La recherche littéraire permet encore ainsi de belles découvertes. Encore faut-il qu’elle ait des lieux où s’exercer sereinement. “Ceux qui étaient au moulin de Villeneuve le 30 septembre 2012 se souviendront, entre autres grands moments, d’avoir entendu Aurélie Filippetti, ministre de la Culture, affirmer l’attachement du gouvernement, et son intérêt personnel, à la mémoire vivante d’Aragon, et rappeler le rôle exemplaire joué par la Maison Elsa Triolet-Aragon en cette matière , rappelle Alain Nicolas dans L’Humanité . Que penser, dès lors, s’interroge-t-il, de la série de mauvais coups portés conjointement par les ministères de la Culture et des Finances contre une institution considérée comme une référence dans le monde des maisons d’écrivains ?”

De quoi s’agit-il au juste ? “Un jardin où quelqu’un est enterré s’appelle un cimetière , considère Patrick Besson dans Le Point . Au moulin de Saint-Arnoult, où ils ont passé tant de week-ends laborieux, Aragon et Elsa Triolet reposent. C’est une espèce de panthéon pour deux à ciel ouvert. Rostropovitch, mort lui aussi mais enterré ailleurs, leur joue du Bach toute la journée, comme s’il n’avait jamais quitté le mur de Berlin. Ça ne semble avoir frappé aucun de tous ces matérialistes dialectiques que les squelettes n’ont pas d’oreille.

Aragon a légué la propriété à l’Etat français, car, d’une part, Elsa et lui n’avaient pas d’enfant et, d’autre part, c’est difficile de vendre, comme d’acheter, un domaine où est inhumé un grand poète français. En contrepartie, Louis demandait que la France fît du moulin un lieu de culture. Cette tâche, une association – le Centre de recherche Elsa Triolet-Aragon – l’assume entièrement : accueil des visiteurs, concerts, lectures, représentations théâtrales, expositions, librairie. Les chercheurs ont accès à la bibliothèque du couple, où [Patrick Besson se souvient avoir] trouvé [son] deuxième roman – Je sais des histoires, de 1974 –, orné de la dédicace la plus bête du monde : « A Louis Aragon, en hommage de l’auteur ». Ma seule excuse , explique l’écrivain chroniqueur : je ne l’avais pas lu. Dans les années 70, les jeunes ne lisaient pas Aragon parce qu’il était vieux et communiste.

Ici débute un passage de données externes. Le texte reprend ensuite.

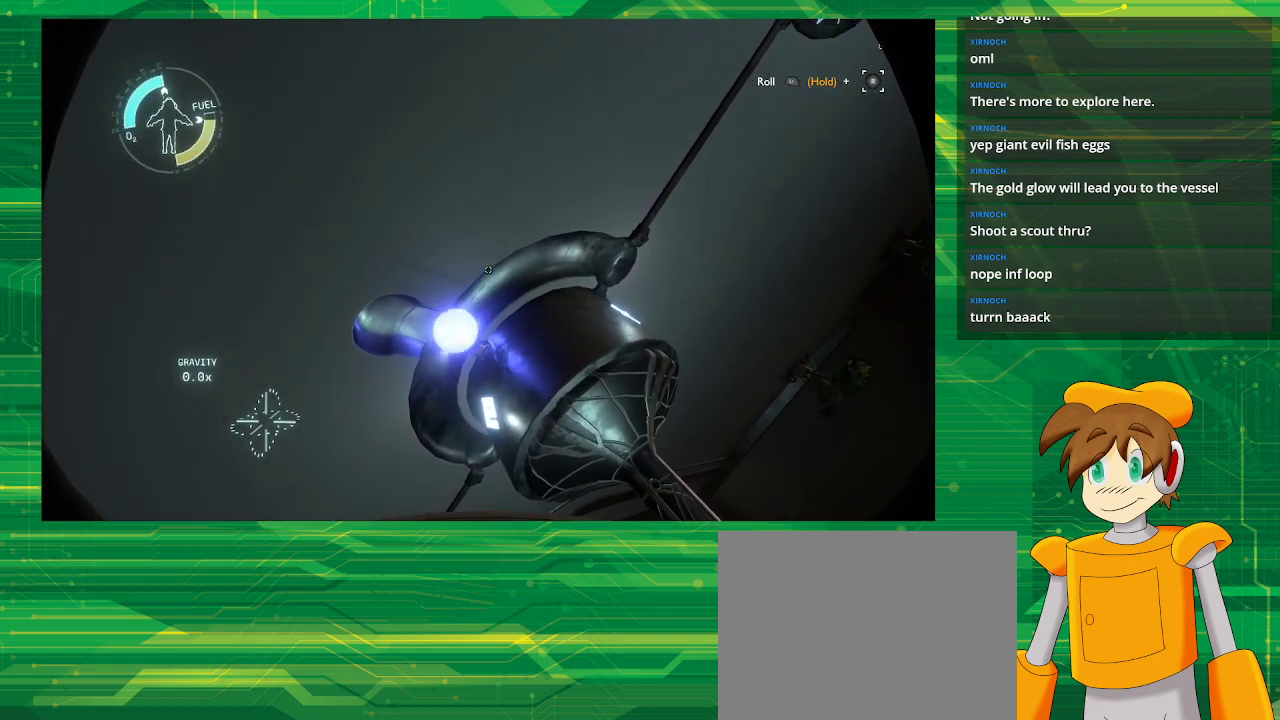
{"buttons": [], "left_stick": "center", "right_stick": "center", "events": [[200, "right_stick", "right"], [267, "right_stick", "down-right"], [483, "right_stick", "center"]]}
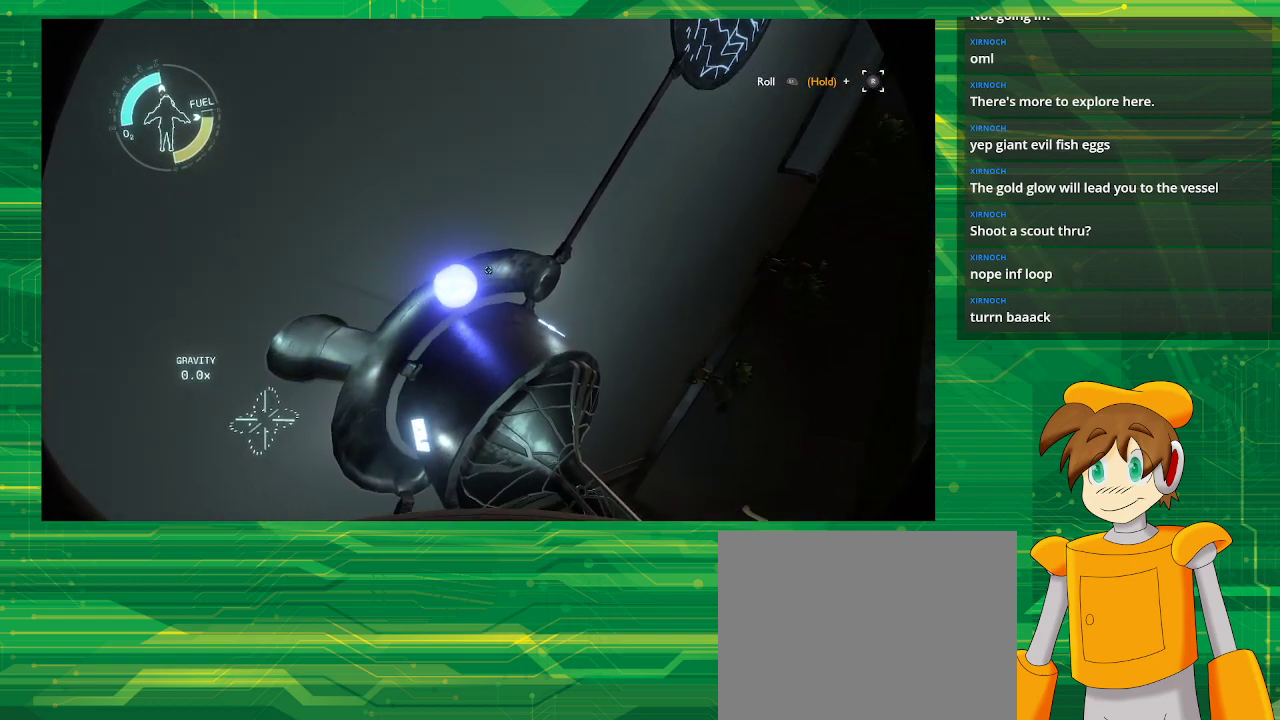
{"buttons": [], "left_stick": "center", "right_stick": "center", "events": []}
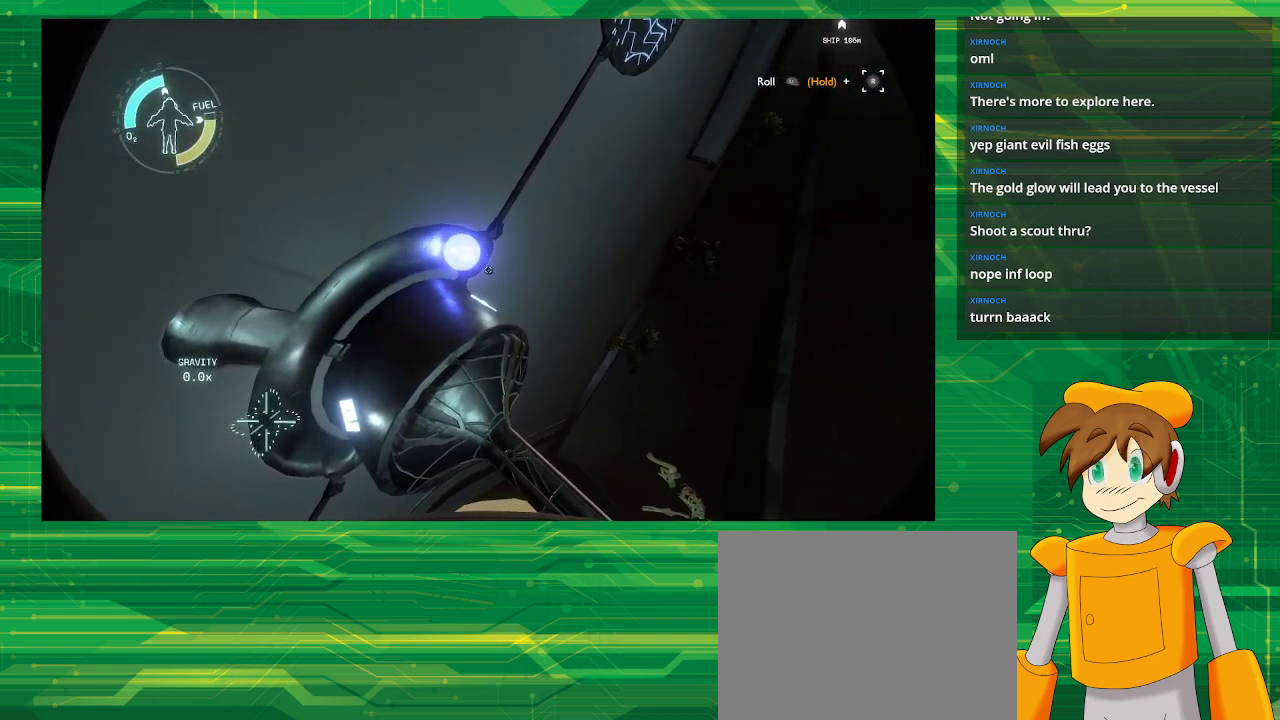
{"buttons": [], "left_stick": "center", "right_stick": "down-right", "events": [[383, "right_stick", "down-right"]]}
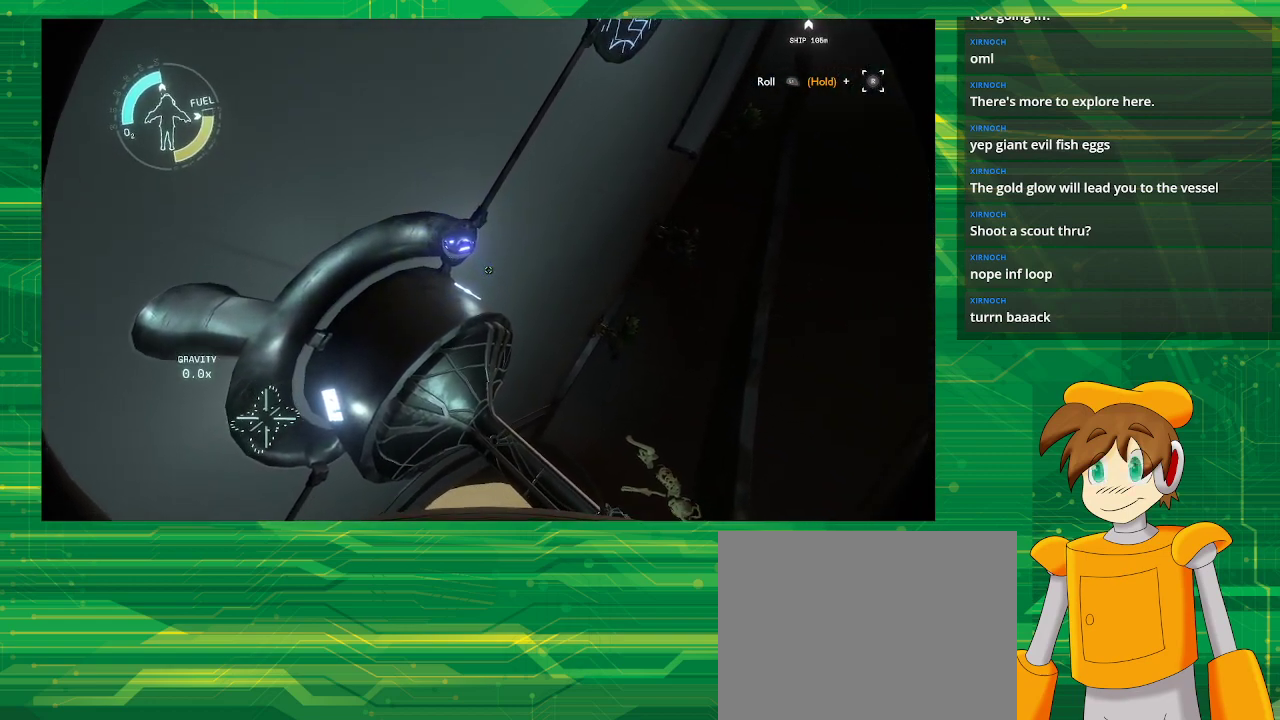
{"buttons": [], "left_stick": "center", "right_stick": "center", "events": [[17, "right_stick", "down"], [250, "right_stick", "center"]]}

La subvention accordée à l’association n’a pas changé depuis 1998, alors que le nombre de visiteurs accueillis sur le site a quadruplé : 5 000 personnes en 1998, 20 000 en 2012 (dont 7 000 scolaires). La dotation de l’Etat a même, en 2012, diminué de 6% (10 000 euros). Depuis 2002, l’association paie un loyer au ministère de l’Economie et des Finances. De 18 000 euros en 2011 il est passé à 28 000 euros en 2012, soit une hausse de 48,6% et devrait s’élever à 30 000 euros en 2013.”

“On peut s’interroger , estime Alain Nicolas dans L’Humanité , sur la rationalité (sinon la décence) qu’il y a à faire payer ceux qui précisément réalisent, au jour le jour, la condition mise par Aragon à la réalisation de son legs : faire du moulin un espace d’art et de recherche. Mais il paraît que c’est ce que veulent les règles administratives. Il était cependant entendu que ce loyer serait compensé par une intégration de son montant dans la subvention du ministère de la Culture. Nous n’en sommes évidemment plus là. L’Etat traite la maison que lui a laissée Aragon comme si elle était le siège d’une quelconque activité lucrative.”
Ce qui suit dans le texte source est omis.